Prior to the 19th century, living in the country meant living an entirely self-sustaining lifestyle, relying only upon what you could build, grow or prepare yourself. As a result, farmhouses back then might have had a constellation of small outbuildings surrounding them, each with a different purpose: storage for large amounts of food, sheds for certain manufacturing processes or stables close to the house for the owner’s driving horses.
The spread of development throughout America over the 19th and 20th centuries made most of those structures obsolete, and in many cases, they no longer exist outside even the oldest of farmhouses. A corner store appearing in a rural area meant locals could stop doing absolutely everything for themselves, focusing their energy on the specialities that provided the most stable income.
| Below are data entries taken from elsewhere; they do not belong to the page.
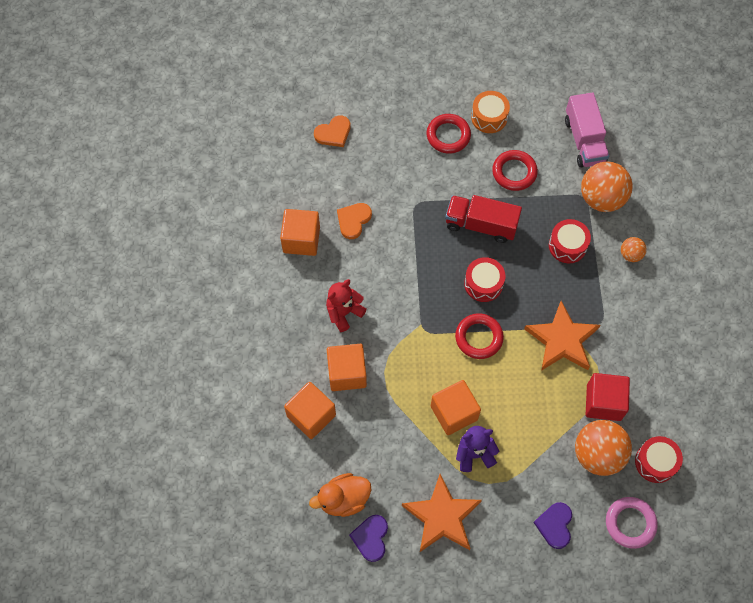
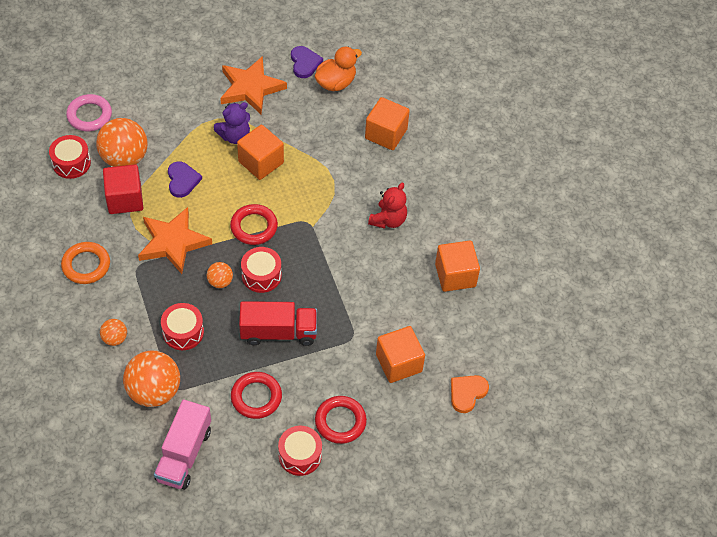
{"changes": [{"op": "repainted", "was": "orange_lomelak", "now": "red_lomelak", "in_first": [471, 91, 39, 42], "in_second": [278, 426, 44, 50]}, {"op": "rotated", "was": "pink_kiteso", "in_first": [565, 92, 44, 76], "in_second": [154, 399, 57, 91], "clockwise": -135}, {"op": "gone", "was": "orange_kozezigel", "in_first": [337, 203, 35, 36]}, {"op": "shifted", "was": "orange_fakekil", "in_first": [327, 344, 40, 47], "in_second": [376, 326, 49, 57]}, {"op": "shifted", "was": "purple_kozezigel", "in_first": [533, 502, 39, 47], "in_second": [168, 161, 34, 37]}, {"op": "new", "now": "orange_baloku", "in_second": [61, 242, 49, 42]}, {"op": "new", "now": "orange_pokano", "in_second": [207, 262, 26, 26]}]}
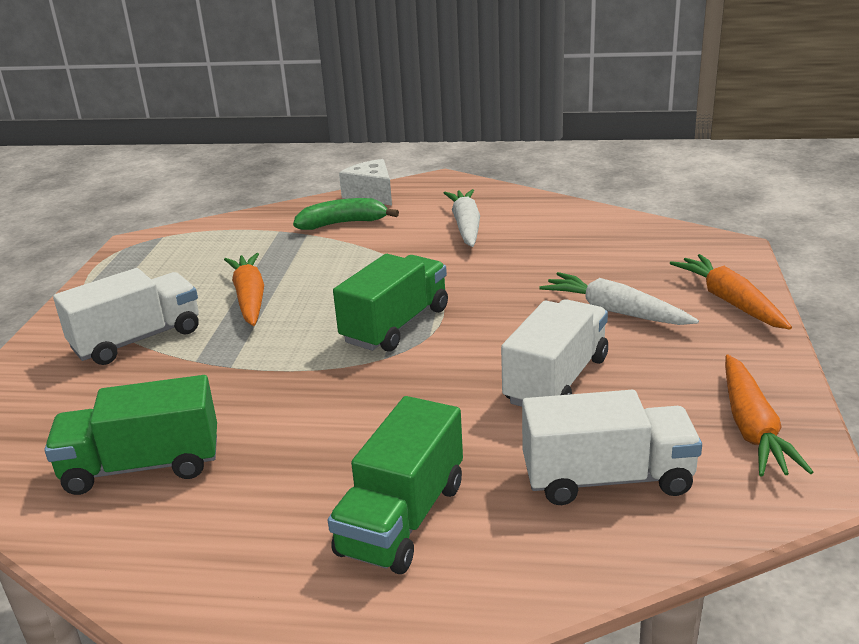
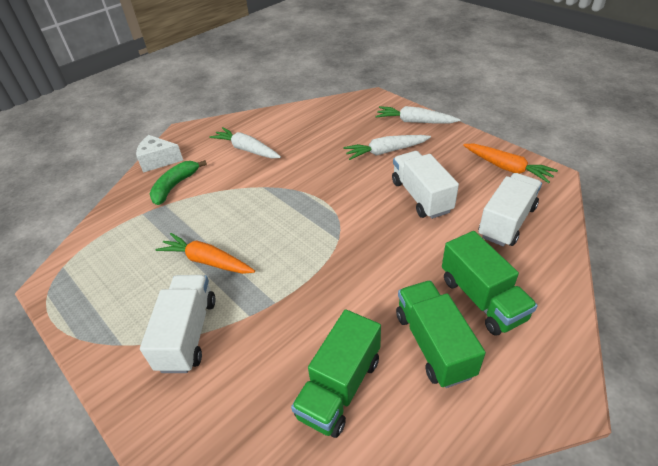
{"changes": [{"op": "shifted", "was": "green_kiteso", "in_first": [333, 254, 115, 98], "in_second": [396, 280, 90, 108]}, {"op": "repainted", "was": "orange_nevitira", "now": "white_nevitira", "in_first": [670, 254, 122, 75], "in_second": [376, 106, 84, 17]}]}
But in 1922, when this issue of the White Pine Monographs was written, there were still a few rural homes throughout New England where such small outbuildings could still be found, and many of these structures were notable in their attention to detail.
In fact, much of the same architectural features found on the main house could be found on the ‘accessory houses’ as well. The author of this monograph notes that such an approach was actually taken out of necessity, as builders at the time were mostly just copying ornamentation out of books. “Therefore, when they were forced to build garden structures of small size and without precedent or available designs, they copied either a small portion of some design at hand or reduced the scale of the book size to the required size.”